My wife and I developed a terrible habit during the last presidential election. We spent countless hours watching the news channels — Fox News, CNN, BBC, MSNBC, ABC, CBS, NBC and on and on. If two people hesitated in the hall to discuss politics, or anything newsworthy or not, we eavesdropped to hear what we could hear.
I’m not saying that being informed is a bad thing, but you really can get too much of a good thing. For instance, I love ice cream. Ice cream, to me, is good. However, too much ice cream will make you fat, cause Type II Diabetes, and make your breath smell funny. Well, not funny, but bad.
By the end of a normal day of hearing how wonderful President Trump is on Fox News, and how terrible he is on CNN, MSNBC and on and on, not only do you not know what to believe, but you have spirals in your eyes. It’s almost like the old Archie Campbell skit on the old-time television show “Hee-Haw” (c’mon, it’s still seen in reruns weekly; you’ve seen it) in which Archie explains an event, to which Roy Clark responds, “Well, that’s bad,” and Archie responds, “No, that’s good,” and the banter continues until some logical moral of the story emerges.
Which brings me to my point. I still haven’t seen a logical moral to this political story yet. And, I suspect it will be sometime down the road before I do. The blame game has intensified so much that I have become dizzy following the bouncing ball from the left to the right in this political arena. Further, I’m confident the political players don’t even watch the news coverage. Surely they would see how ridiculous they appear, right? Right?
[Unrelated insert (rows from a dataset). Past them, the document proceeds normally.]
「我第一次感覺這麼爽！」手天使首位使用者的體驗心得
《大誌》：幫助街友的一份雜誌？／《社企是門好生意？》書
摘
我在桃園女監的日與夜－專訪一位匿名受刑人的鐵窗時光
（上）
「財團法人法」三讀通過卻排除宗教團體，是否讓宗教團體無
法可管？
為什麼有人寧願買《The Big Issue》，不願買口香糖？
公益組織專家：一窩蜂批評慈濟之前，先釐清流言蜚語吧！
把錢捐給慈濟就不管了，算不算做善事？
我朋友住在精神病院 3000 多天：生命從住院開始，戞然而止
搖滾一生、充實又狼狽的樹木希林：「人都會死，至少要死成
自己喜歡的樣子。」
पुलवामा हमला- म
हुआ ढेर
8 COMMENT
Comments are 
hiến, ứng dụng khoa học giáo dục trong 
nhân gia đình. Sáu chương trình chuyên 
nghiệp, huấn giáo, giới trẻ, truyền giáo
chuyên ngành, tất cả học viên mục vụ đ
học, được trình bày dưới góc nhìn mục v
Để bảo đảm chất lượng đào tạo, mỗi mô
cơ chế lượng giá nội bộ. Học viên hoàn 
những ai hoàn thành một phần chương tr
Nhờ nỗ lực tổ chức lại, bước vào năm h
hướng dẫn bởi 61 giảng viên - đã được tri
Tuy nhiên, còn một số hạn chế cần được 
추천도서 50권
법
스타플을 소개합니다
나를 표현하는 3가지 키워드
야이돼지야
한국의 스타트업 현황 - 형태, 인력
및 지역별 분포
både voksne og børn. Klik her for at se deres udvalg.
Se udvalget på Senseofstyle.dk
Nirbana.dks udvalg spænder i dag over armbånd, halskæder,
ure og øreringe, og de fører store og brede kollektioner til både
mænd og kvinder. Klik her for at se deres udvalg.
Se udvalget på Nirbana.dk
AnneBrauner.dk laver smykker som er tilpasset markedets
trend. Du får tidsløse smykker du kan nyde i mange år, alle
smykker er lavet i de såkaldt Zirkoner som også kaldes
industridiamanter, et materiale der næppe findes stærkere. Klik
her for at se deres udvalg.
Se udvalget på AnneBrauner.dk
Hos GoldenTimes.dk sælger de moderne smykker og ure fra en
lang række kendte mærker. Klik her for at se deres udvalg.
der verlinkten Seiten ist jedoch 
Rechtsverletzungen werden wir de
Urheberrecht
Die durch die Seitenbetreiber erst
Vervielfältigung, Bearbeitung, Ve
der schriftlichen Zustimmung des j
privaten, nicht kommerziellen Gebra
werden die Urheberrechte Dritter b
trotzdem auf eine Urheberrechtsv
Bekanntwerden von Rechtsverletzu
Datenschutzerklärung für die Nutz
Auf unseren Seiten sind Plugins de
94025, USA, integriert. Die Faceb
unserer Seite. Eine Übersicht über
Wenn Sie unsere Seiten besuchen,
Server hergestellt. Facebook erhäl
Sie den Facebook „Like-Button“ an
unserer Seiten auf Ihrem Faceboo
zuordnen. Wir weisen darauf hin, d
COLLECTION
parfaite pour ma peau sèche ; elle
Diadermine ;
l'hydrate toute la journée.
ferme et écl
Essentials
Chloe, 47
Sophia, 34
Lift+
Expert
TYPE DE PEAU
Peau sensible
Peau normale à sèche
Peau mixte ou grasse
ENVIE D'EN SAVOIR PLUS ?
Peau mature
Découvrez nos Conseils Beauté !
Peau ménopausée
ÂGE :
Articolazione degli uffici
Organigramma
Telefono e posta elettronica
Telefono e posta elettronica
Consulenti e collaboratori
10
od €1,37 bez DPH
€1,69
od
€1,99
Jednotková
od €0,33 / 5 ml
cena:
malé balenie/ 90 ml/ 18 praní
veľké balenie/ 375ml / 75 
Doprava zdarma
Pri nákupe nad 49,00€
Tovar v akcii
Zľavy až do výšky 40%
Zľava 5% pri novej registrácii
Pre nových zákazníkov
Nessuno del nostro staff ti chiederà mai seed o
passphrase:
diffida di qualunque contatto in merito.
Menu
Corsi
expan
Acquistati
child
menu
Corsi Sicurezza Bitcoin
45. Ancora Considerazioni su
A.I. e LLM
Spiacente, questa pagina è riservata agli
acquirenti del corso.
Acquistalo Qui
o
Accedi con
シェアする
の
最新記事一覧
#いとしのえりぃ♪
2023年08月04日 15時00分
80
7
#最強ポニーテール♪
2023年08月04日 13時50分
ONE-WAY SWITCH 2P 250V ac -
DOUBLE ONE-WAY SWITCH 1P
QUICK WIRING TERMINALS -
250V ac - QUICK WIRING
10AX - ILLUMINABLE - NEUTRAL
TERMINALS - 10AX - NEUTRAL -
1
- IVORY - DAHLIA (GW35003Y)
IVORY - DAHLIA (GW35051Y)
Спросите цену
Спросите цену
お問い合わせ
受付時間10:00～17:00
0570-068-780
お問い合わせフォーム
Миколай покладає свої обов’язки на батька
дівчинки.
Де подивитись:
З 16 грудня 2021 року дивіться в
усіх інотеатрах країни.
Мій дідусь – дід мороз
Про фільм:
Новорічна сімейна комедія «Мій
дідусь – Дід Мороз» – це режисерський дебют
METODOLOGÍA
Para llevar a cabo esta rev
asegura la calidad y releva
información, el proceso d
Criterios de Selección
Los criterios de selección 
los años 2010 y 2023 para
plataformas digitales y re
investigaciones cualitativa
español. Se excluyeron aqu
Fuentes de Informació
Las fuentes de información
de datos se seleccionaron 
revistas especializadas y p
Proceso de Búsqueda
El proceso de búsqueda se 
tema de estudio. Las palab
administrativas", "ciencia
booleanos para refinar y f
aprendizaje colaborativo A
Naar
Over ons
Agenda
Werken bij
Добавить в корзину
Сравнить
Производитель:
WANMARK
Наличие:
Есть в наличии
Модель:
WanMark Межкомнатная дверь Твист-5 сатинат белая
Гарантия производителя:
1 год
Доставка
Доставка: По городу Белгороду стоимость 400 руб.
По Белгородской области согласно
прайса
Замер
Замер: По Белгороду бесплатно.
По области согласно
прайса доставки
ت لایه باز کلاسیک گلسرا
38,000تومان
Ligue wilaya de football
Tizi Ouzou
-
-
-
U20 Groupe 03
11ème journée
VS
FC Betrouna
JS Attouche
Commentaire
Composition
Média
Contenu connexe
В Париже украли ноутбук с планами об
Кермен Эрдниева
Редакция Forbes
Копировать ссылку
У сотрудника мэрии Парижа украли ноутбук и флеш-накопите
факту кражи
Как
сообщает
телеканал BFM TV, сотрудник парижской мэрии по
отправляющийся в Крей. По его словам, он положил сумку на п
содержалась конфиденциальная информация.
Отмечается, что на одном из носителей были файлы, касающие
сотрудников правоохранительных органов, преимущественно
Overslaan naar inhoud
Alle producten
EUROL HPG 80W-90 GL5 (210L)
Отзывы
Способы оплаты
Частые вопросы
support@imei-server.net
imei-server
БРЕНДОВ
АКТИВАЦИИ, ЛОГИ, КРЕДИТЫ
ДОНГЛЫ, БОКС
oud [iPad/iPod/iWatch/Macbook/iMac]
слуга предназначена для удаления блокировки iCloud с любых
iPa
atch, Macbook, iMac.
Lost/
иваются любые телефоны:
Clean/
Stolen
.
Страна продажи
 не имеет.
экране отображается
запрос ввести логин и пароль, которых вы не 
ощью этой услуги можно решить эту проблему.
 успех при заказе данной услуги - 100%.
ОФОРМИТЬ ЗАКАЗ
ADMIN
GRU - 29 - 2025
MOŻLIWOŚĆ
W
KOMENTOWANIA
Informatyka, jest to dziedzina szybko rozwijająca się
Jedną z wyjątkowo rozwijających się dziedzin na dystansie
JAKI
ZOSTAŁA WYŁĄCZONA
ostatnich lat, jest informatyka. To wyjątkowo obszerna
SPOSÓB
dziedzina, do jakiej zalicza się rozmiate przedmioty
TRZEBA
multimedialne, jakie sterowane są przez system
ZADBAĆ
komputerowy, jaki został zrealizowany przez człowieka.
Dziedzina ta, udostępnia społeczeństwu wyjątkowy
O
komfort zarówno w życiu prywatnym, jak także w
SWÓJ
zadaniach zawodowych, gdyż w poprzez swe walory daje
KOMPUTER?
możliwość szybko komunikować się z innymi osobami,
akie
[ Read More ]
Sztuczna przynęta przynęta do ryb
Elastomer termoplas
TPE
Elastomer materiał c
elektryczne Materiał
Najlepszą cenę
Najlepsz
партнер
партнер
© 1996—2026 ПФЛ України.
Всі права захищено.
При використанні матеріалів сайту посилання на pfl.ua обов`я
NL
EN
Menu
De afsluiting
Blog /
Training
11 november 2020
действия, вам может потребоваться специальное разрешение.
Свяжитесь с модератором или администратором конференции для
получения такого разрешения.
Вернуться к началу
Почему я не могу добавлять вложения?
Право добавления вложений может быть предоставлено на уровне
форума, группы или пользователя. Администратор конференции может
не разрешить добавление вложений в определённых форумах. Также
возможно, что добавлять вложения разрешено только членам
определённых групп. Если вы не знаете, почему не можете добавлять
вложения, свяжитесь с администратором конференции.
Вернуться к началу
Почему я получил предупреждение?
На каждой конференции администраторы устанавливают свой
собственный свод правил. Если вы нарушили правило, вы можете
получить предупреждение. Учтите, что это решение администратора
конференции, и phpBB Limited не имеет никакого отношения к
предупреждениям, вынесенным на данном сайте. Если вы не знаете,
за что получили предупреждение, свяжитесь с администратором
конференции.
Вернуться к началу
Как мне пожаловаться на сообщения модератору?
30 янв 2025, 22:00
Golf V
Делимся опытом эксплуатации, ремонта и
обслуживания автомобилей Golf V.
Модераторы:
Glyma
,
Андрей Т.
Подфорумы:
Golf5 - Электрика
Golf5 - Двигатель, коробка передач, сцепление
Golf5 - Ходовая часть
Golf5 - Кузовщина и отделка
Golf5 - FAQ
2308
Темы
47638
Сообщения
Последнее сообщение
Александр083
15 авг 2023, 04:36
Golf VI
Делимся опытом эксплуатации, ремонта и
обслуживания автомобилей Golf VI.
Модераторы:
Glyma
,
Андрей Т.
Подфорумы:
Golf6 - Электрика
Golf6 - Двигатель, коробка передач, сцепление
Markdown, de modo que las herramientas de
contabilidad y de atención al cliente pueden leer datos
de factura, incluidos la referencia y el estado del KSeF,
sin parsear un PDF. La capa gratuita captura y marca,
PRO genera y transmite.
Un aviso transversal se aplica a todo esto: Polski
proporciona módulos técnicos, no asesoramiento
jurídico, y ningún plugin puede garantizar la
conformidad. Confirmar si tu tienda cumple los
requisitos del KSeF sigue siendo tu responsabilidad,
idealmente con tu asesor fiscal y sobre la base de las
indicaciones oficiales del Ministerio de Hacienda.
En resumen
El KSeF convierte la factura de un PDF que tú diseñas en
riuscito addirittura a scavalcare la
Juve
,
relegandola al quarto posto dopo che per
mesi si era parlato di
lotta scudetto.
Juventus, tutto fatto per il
Oh, please tell me I’m right.
And the offering of advice is plentiful, or at least when it’s convenient. The president is advised not to meet with Vladimir Putin, then criticized because he was too tough on him, or not tough enough, or seemed too friendly when he shook the Russian leader’s hand. C’mon! Those so eager to offer advice remind me of the kids in the old Wheaties commercial when neither of the two boys would try the cereal for themselves, but decided to give it to younger brother Mikey, because he hates everything. I don’t want to do it, but I will tell you how. That’s the pundit game.
As we sit and watch the disorganized chaos that is our political system day after day, hour after hour and fattening snack after fattening snack, this occurs to me: I should be on my fifth lap at the track, or mowing the lawn, or weeding the flower garden, instead of accelerating the numbing of my brain by watching the swamp in Washington get swampier. Not to sound empathetic, but while knowledge is a very good thing, my knowing what one of the talking heads is saying about today’s latest happening, or fake happenings as some would have me believe, will not make be a better person, or our country a kinder and gentler nation as George H.W. Bush worked toward.
Now, come, let us reason together. Either we can complain about what’s happening, or we can do something to change what’s happening. The latter is the course I shall take, and you are free to join me if you are brave enough and strong enough.
How do we make the change? Simple. Pick up the television clicker, and either switch to TV Land, or shut it off. Somebody stop me!